What to work on -
Every line of the records below that holds the word "klausās" should be copied out.

Provided material -

════

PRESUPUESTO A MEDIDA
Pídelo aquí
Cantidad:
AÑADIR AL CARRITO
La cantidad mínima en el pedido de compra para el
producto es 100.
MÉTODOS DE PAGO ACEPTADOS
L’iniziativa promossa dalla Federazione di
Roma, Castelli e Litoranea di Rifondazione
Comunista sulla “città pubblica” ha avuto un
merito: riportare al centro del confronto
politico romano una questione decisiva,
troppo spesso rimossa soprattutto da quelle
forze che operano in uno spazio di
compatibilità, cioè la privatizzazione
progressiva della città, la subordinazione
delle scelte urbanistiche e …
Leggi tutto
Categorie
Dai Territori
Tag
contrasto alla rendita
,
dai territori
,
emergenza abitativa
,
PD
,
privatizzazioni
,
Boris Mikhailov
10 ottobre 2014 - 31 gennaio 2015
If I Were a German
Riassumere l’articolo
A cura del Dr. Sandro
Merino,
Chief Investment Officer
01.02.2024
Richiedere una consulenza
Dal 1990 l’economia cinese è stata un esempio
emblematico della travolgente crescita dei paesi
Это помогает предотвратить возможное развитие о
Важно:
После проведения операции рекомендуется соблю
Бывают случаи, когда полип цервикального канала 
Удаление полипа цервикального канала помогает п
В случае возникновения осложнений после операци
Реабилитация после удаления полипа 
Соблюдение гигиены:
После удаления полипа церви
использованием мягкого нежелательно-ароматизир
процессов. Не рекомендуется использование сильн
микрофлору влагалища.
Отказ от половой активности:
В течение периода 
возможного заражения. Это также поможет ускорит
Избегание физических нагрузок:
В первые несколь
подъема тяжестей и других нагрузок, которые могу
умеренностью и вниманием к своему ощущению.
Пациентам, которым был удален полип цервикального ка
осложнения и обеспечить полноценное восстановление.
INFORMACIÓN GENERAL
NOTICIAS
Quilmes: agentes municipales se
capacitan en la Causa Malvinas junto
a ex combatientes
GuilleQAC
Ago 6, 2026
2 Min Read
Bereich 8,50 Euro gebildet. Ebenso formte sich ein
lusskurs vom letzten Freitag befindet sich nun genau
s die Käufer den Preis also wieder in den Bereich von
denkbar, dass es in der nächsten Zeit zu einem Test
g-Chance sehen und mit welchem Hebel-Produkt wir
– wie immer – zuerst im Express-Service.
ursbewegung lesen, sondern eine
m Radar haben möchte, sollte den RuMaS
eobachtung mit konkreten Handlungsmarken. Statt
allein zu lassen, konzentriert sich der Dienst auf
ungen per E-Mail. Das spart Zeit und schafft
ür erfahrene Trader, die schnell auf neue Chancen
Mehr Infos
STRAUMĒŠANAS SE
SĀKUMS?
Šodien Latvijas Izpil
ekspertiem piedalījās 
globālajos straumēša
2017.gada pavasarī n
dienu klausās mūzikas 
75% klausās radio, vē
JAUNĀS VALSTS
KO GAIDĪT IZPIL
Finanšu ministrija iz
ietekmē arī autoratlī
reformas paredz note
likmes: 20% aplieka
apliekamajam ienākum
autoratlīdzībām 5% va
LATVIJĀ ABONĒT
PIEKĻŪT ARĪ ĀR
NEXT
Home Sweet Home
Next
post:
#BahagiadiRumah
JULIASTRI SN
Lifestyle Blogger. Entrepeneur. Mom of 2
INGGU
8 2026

════

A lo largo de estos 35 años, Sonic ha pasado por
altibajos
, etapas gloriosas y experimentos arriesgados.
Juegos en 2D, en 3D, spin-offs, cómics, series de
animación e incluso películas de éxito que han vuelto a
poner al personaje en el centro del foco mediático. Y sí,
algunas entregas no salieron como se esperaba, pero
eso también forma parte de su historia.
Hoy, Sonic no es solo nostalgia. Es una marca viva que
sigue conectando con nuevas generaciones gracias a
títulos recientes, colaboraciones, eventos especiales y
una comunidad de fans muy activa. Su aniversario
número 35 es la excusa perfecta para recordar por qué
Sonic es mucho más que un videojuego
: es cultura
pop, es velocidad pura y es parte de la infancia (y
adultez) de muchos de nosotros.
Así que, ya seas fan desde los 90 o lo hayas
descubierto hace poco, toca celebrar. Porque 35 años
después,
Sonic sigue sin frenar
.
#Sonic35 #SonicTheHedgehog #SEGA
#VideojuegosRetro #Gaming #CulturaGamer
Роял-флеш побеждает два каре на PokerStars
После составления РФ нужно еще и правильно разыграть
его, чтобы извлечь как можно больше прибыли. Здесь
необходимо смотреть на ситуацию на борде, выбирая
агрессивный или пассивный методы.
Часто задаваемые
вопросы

════

Task answer -
dienu klausās mūzikas 
75% klausās radio, vē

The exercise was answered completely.